**REQUEST:**
Reproduce the rows below with every "Top position achieved" swapped for "Peak rank" and everything else unchanged. Omit the pictures from your output.

================================

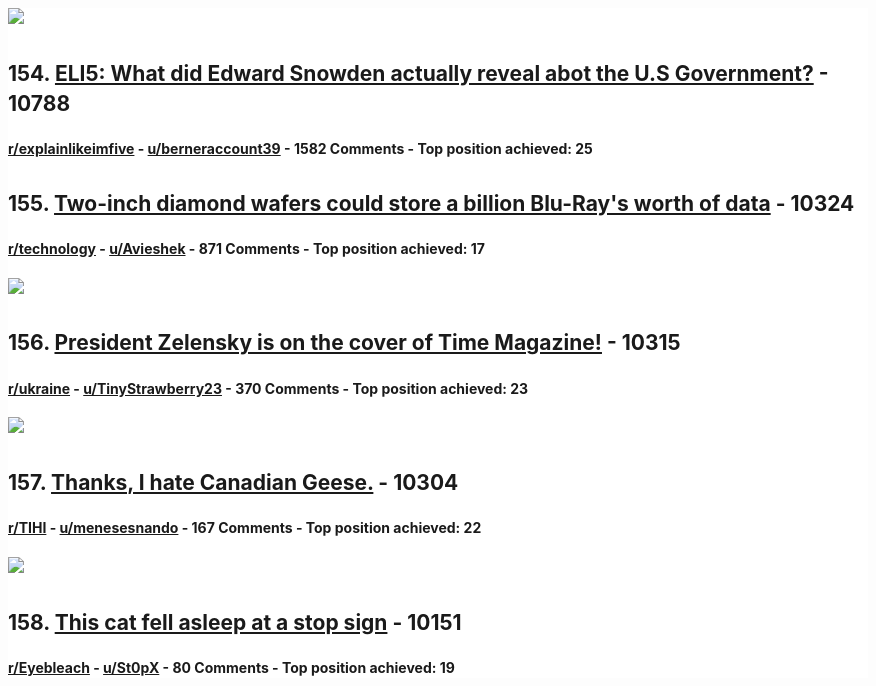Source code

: <a href="https://i.redd.it/kqtcw16z9dw81.jpg"><img src="https://b.thumbs.redditmedia.com/275oqXnKYuzSaA4qj7mJl5t4ADmwzf2LCt-txW7wNBg.jpg"></img></a>

## 154. [ELI5: What did Edward Snowden actually reveal abot the U.S Government?](http://reddit.com/r/explainlikeimfive/comments/ue0par/eli5_what_did_edward_snowden_actually_reveal_abot/) - 10788
#### [r/explainlikeimfive](http://reddit.com/r/explainlikeimfive) - [u/berneraccount39](http://reddit.com/u/berneraccount39) - 1582 Comments - Top position achieved: 25

## 155. [Two-inch diamond wafers could store a billion Blu-Ray's worth of data](http://reddit.com/r/technology/comments/udqoau/twoinch_diamond_wafers_could_store_a_billion/) - 10324
#### [r/technology](http://reddit.com/r/technology) - [u/Avieshek](http://reddit.com/u/Avieshek) - 871 Comments - Top position achieved: 17

<a href="https://newatlas.com/electronics/2-inch-diamond-wafers-quantum-memory-billion-blu-rays/"><img src="https://b.thumbs.redditmedia.com/75m6yEZUBqgDpamjj7_4MD3X5a2rHT5D2Kj4CEToerc.jpg"></img></a>

## 156. [President Zelensky is on the cover of Time Magazine!](http://reddit.com/r/ukraine/comments/udsa1c/president_zelensky_is_on_the_cover_of_time/) - 10315
#### [r/ukraine](http://reddit.com/r/ukraine) - [u/TinyStrawberry23](http://reddit.com/u/TinyStrawberry23) - 370 Comments - Top position achieved: 23

<a href="https://i.redd.it/mns7v5ab39w81.jpg"><img src="https://b.thumbs.redditmedia.com/iH1RFm17zOTs_xHgKAVkAjmTiqrW7r5cy-JO4fi6GGM.jpg"></img></a>

## 157. [Thanks, I hate Canadian Geese.](http://reddit.com/r/TIHI/comments/udjzm3/thanks_i_hate_canadian_geese/) - 10304
#### [r/TIHI](http://reddit.com/r/TIHI) - [u/menesesnando](http://reddit.com/u/menesesnando) - 167 Comments - Top position achieved: 22

<a href="https://i.redd.it/gzmewjy9g6w81.jpg"><img src="https://b.thumbs.redditmedia.com/J1qJ-Voi0rvJhbZoXqUDrAmHMmLirzZjLaAuD5IOb9A.jpg"></img></a>

## 158. [This cat fell asleep at a stop sign](http://reddit.com/r/Eyebleach/comments/udvluv/this_cat_fell_asleep_at_a_stop_sign/) - 10151
#### [r/Eyebleach](http://reddit.com/r/Eyebleach) - [u/St0pX](http://reddit.com/u/St0pX) - 80 Comments - Top position achieved: 19
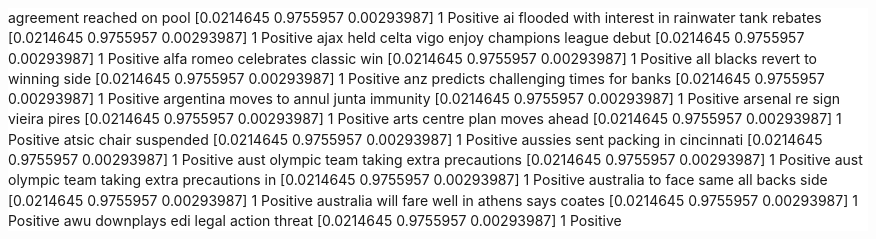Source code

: agreement reached on pool
[0.0214645  0.9755957  0.00293987]
1
Positive
ai flooded with interest in rainwater tank rebates
[0.0214645  0.9755957  0.00293987]
1
Positive
ajax held celta vigo enjoy champions league debut
[0.0214645  0.9755957  0.00293987]
1
Positive
alfa romeo celebrates classic win
[0.0214645  0.9755957  0.00293987]
1
Positive
all blacks revert to winning side
[0.0214645  0.9755957  0.00293987]
1
Positive
anz predicts challenging times for banks
[0.0214645  0.9755957  0.00293987]
1
Positive
argentina moves to annul junta immunity
[0.0214645  0.9755957  0.00293987]
1
Positive
arsenal re sign vieira pires
[0.0214645  0.9755957  0.00293987]
1
Positive
arts centre plan moves ahead
[0.0214645  0.9755957  0.00293987]
1
Positive
atsic chair suspended
[0.0214645  0.9755957  0.00293987]
1
Positive
aussies sent packing in cincinnati
[0.0214645  0.9755957  0.00293987]
1
Positive
aust olympic team taking extra precautions
[0.0214645  0.9755957  0.00293987]
1
Positive
aust olympic team taking extra precautions in
[0.0214645  0.9755957  0.00293987]
1
Positive
australia to face same all backs side
[0.0214645  0.9755957  0.00293987]
1
Positive
australia will fare well in athens says coates
[0.0214645  0.9755957  0.00293987]
1
Positive
awu downplays edi legal action threat
[0.0214645  0.9755957  0.00293987]
1
Positive
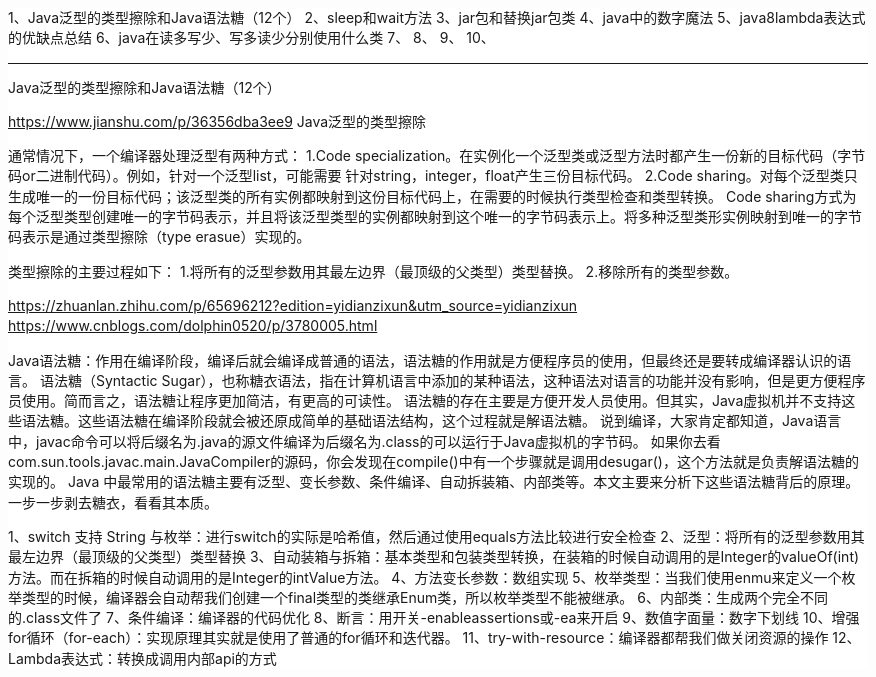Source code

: 1、Java泛型的类型擦除和Java语法糖（12个）
2、sleep和wait方法
3、jar包和替换jar包类
4、java中的数字魔法
5、java8lambda表达式的优缺点总结
6、java在读多写少、写多读少分别使用什么类
7、
8、
9、
10、



---------------------------------------------------------------------------------------------------------------------

Java泛型的类型擦除和Java语法糖（12个）


https://www.jianshu.com/p/36356dba3ee9
Java泛型的类型擦除

通常情况下，一个编译器处理泛型有两种方式：
1.Code specialization。在实例化一个泛型类或泛型方法时都产生一份新的目标代码（字节码or二进制代码）。例如，针对一个泛型list，可能需要 针对string，integer，float产生三份目标代码。
2.Code sharing。对每个泛型类只生成唯一的一份目标代码；该泛型类的所有实例都映射到这份目标代码上，在需要的时候执行类型检查和类型转换。
Code sharing方式为每个泛型类型创建唯一的字节码表示，并且将该泛型类型的实例都映射到这个唯一的字节码表示上。将多种泛型类形实例映射到唯一的字节码表示是通过类型擦除（type erasue）实现的。

类型擦除的主要过程如下：
 1.将所有的泛型参数用其最左边界（最顶级的父类型）类型替换。
 2.移除所有的类型参数。



https://zhuanlan.zhihu.com/p/65696212?edition=yidianzixun&utm_source=yidianzixun
https://www.cnblogs.com/dolphin0520/p/3780005.html

Java语法糖：作用在编译阶段，编译后就会编译成普通的语法，语法糖的作用就是方便程序员的使用，但最终还是要转成编译器认识的语言。
语法糖（Syntactic Sugar），也称糖衣语法，指在计算机语言中添加的某种语法，这种语法对语言的功能并没有影响，但是更方便程序员使用。简而言之，语法糖让程序更加简洁，有更高的可读性。
语法糖的存在主要是方便开发人员使用。但其实，Java虚拟机并不支持这些语法糖。这些语法糖在编译阶段就会被还原成简单的基础语法结构，这个过程就是解语法糖。
说到编译，大家肯定都知道，Java语言中，javac命令可以将后缀名为.java的源文件编译为后缀名为.class的可以运行于Java虚拟机的字节码。
如果你去看com.sun.tools.javac.main.JavaCompiler的源码，你会发现在compile()中有一个步骤就是调用desugar()，这个方法就是负责解语法糖的实现的。
Java 中最常用的语法糖主要有泛型、变长参数、条件编译、自动拆装箱、内部类等。本文主要来分析下这些语法糖背后的原理。一步一步剥去糖衣，看看其本质。


1、switch 支持 String 与枚举：进行switch的实际是哈希值，然后通过使用equals方法比较进行安全检查
2、泛型：将所有的泛型参数用其最左边界（最顶级的父类型）类型替换
3、自动装箱与拆箱：基本类型和包装类型转换，在装箱的时候自动调用的是Integer的valueOf(int)方法。而在拆箱的时候自动调用的是Integer的intValue方法。
4、方法变长参数：数组实现
5、枚举类型：当我们使用enmu来定义一个枚举类型的时候，编译器会自动帮我们创建一个final类型的类继承Enum类，所以枚举类型不能被继承。
6、内部类：生成两个完全不同的.class文件了
7、条件编译：编译器的代码优化
8、断言：用开关-enableassertions或-ea来开启
9、数值字面量：数字下划线
10、增强for循环（for-each）：实现原理其实就是使用了普通的for循环和迭代器。
11、try-with-resource：编译器都帮我们做关闭资源的操作
12、Lambda表达式：转换成调用内部api的方式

================================

**YOUR SOLUTION:**
Source code

: <a href="https://i.redd.it/kqtcw16z9dw81.jpg"><img src="https://b.thumbs.redditmedia.com/275oqXnKYuzSaA4qj7mJl5t4ADmwzf2LCt-txW7wNBg.jpg"></img></a>

## 154. [ELI5: What did Edward Snowden actually reveal abot the U.S Government?](http://reddit.com/r/explainlikeimfive/comments/ue0par/eli5_what_did_edward_snowden_actually_reveal_abot/) - 10788
#### [r/explainlikeimfive](http://reddit.com/r/explainlikeimfive) - [u/berneraccount39](http://reddit.com/u/berneraccount39) - 1582 Comments - Peak rank: 25

## 155. [Two-inch diamond wafers could store a billion Blu-Ray's worth of data](http://reddit.com/r/technology/comments/udqoau/twoinch_diamond_wafers_could_store_a_billion/) - 10324
#### [r/technology](http://reddit.com/r/technology) - [u/Avieshek](http://reddit.com/u/Avieshek) - 871 Comments - Peak rank: 17

<a href="https://newatlas.com/electronics/2-inch-diamond-wafers-quantum-memory-billion-blu-rays/"><img src="https://b.thumbs.redditmedia.com/75m6yEZUBqgDpamjj7_4MD3X5a2rHT5D2Kj4CEToerc.jpg"></img></a>

## 156. [President Zelensky is on the cover of Time Magazine!](http://reddit.com/r/ukraine/comments/udsa1c/president_zelensky_is_on_the_cover_of_time/) - 10315
#### [r/ukraine](http://reddit.com/r/ukraine) - [u/TinyStrawberry23](http://reddit.com/u/TinyStrawberry23) - 370 Comments - Peak rank: 23

<a href="https://i.redd.it/mns7v5ab39w81.jpg"><img src="https://b.thumbs.redditmedia.com/iH1RFm17zOTs_xHgKAVkAjmTiqrW7r5cy-JO4fi6GGM.jpg"></img></a>

## 157. [Thanks, I hate Canadian Geese.](http://reddit.com/r/TIHI/comments/udjzm3/thanks_i_hate_canadian_geese/) - 10304
#### [r/TIHI](http://reddit.com/r/TIHI) - [u/menesesnando](http://reddit.com/u/menesesnando) - 167 Comments - Peak rank: 22

<a href="https://i.redd.it/gzmewjy9g6w81.jpg"><img src="https://b.thumbs.redditmedia.com/J1qJ-Voi0rvJhbZoXqUDrAmHMmLirzZjLaAuD5IOb9A.jpg"></img></a>

## 158. [This cat fell asleep at a stop sign](http://reddit.com/r/Eyebleach/comments/udvluv/this_cat_fell_asleep_at_a_stop_sign/) - 10151
#### [r/Eyebleach](http://reddit.com/r/Eyebleach) - [u/St0pX](http://reddit.com/u/St0pX) - 80 Comments - Peak rank: 19
Source code

: agreement reached on pool
[0.0214645  0.9755957  0.00293987]
1
Positive
ai flooded with interest in rainwater tank rebates
[0.0214645  0.9755957  0.00293987]
1
Positive
ajax held celta vigo enjoy champions league debut
[0.0214645  0.9755957  0.00293987]
1
Positive
alfa romeo celebrates classic win
[0.0214645  0.9755957  0.00293987]
1
Positive
all blacks revert to winning side
[0.0214645  0.9755957  0.00293987]
1
Positive
anz predicts challenging times for banks
[0.0214645  0.9755957  0.00293987]
1
Positive
argentina moves to annul junta immunity
[0.0214645  0.9755957  0.00293987]
1
Positive
arsenal re sign vieira pires
[0.0214645  0.9755957  0.00293987]
1
Positive
arts centre plan moves ahead
[0.0214645  0.9755957  0.00293987]
1
Positive
atsic chair suspended
[0.0214645  0.9755957  0.00293987]
1
Positive
aussies sent packing in cincinnati
[0.0214645  0.9755957  0.00293987]
1
Positive
aust olympic team taking extra precautions
[0.0214645  0.9755957  0.00293987]
1
Positive
aust olympic team taking extra precautions in
[0.0214645  0.9755957  0.00293987]
1
Positive
australia to face same all backs side
[0.0214645  0.9755957  0.00293987]
1
Positive
australia will fare well in athens says coates
[0.0214645  0.9755957  0.00293987]
1
Positive
awu downplays edi legal action threat
[0.0214645  0.9755957  0.00293987]
1
Positive
Source code

: 1、Java泛型的类型擦除和Java语法糖（12个）
2、sleep和wait方法
3、jar包和替换jar包类
4、java中的数字魔法
5、java8lambda表达式的优缺点总结
6、java在读多写少、写多读少分别使用什么类
7、
8、
9、
10、



---------------------------------------------------------------------------------------------------------------------

Java泛型的类型擦除和Java语法糖（12个）


https://www.jianshu.com/p/36356dba3ee9
Java泛型的类型擦除

通常情况下，一个编译器处理泛型有两种方式：
1.Code specialization。在实例化一个泛型类或泛型方法时都产生一份新的目标代码（字节码or二进制代码）。例如，针对一个泛型list，可能需要 针对string，integer，float产生三份目标代码。
2.Code sharing。对每个泛型类只生成唯一的一份目标代码；该泛型类的所有实例都映射到这份目标代码上，在需要的时候执行类型检查和类型转换。
Code sharing方式为每个泛型类型创建唯一的字节码表示，并且将该泛型类型的实例都映射到这个唯一的字节码表示上。将多种泛型类形实例映射到唯一的字节码表示是通过类型擦除（type erasue）实现的。

类型擦除的主要过程如下：
 1.将所有的泛型参数用其最左边界（最顶级的父类型）类型替换。
 2.移除所有的类型参数。



https://zhuanlan.zhihu.com/p/65696212?edition=yidianzixun&utm_source=yidianzixun
https://www.cnblogs.com/dolphin0520/p/3780005.html

Java语法糖：作用在编译阶段，编译后就会编译成普通的语法，语法糖的作用就是方便程序员的使用，但最终还是要转成编译器认识的语言。
语法糖（Syntactic Sugar），也称糖衣语法，指在计算机语言中添加的某种语法，这种语法对语言的功能并没有影响，但是更方便程序员使用。简而言之，语法糖让程序更加简洁，有更高的可读性。
语法糖的存在主要是方便开发人员使用。但其实，Java虚拟机并不支持这些语法糖。这些语法糖在编译阶段就会被还原成简单的基础语法结构，这个过程就是解语法糖。
说到编译，大家肯定都知道，Java语言中，javac命令可以将后缀名为.java的源文件编译为后缀名为.class的可以运行于Java虚拟机的字节码。
如果你去看com.sun.tools.javac.main.JavaCompiler的源码，你会发现在compile()中有一个步骤就是调用desugar()，这个方法就是负责解语法糖的实现的。
Java 中最常用的语法糖主要有泛型、变长参数、条件编译、自动拆装箱、内部类等。本文主要来分析下这些语法糖背后的原理。一步一步剥去糖衣，看看其本质。


1、switch 支持 String 与枚举：进行switch的实际是哈希值，然后通过使用equals方法比较进行安全检查
2、泛型：将所有的泛型参数用其最左边界（最顶级的父类型）类型替换
3、自动装箱与拆箱：基本类型和包装类型转换，在装箱的时候自动调用的是Integer的valueOf(int)方法。而在拆箱的时候自动调用的是Integer的intValue方法。
4、方法变长参数：数组实现
5、枚举类型：当我们使用enmu来定义一个枚举类型的时候，编译器会自动帮我们创建一个final类型的类继承Enum类，所以枚举类型不能被继承。
6、内部类：生成两个完全不同的.class文件了
7、条件编译：编译器的代码优化
8、断言：用开关-enableassertions或-ea来开启
9、数值字面量：数字下划线
10、增强for循环（for-each）：实现原理其实就是使用了普通的for循环和迭代器。
11、try-with-resource：编译器都帮我们做关闭资源的操作
12、Lambda表达式：转换成调用内部api的方式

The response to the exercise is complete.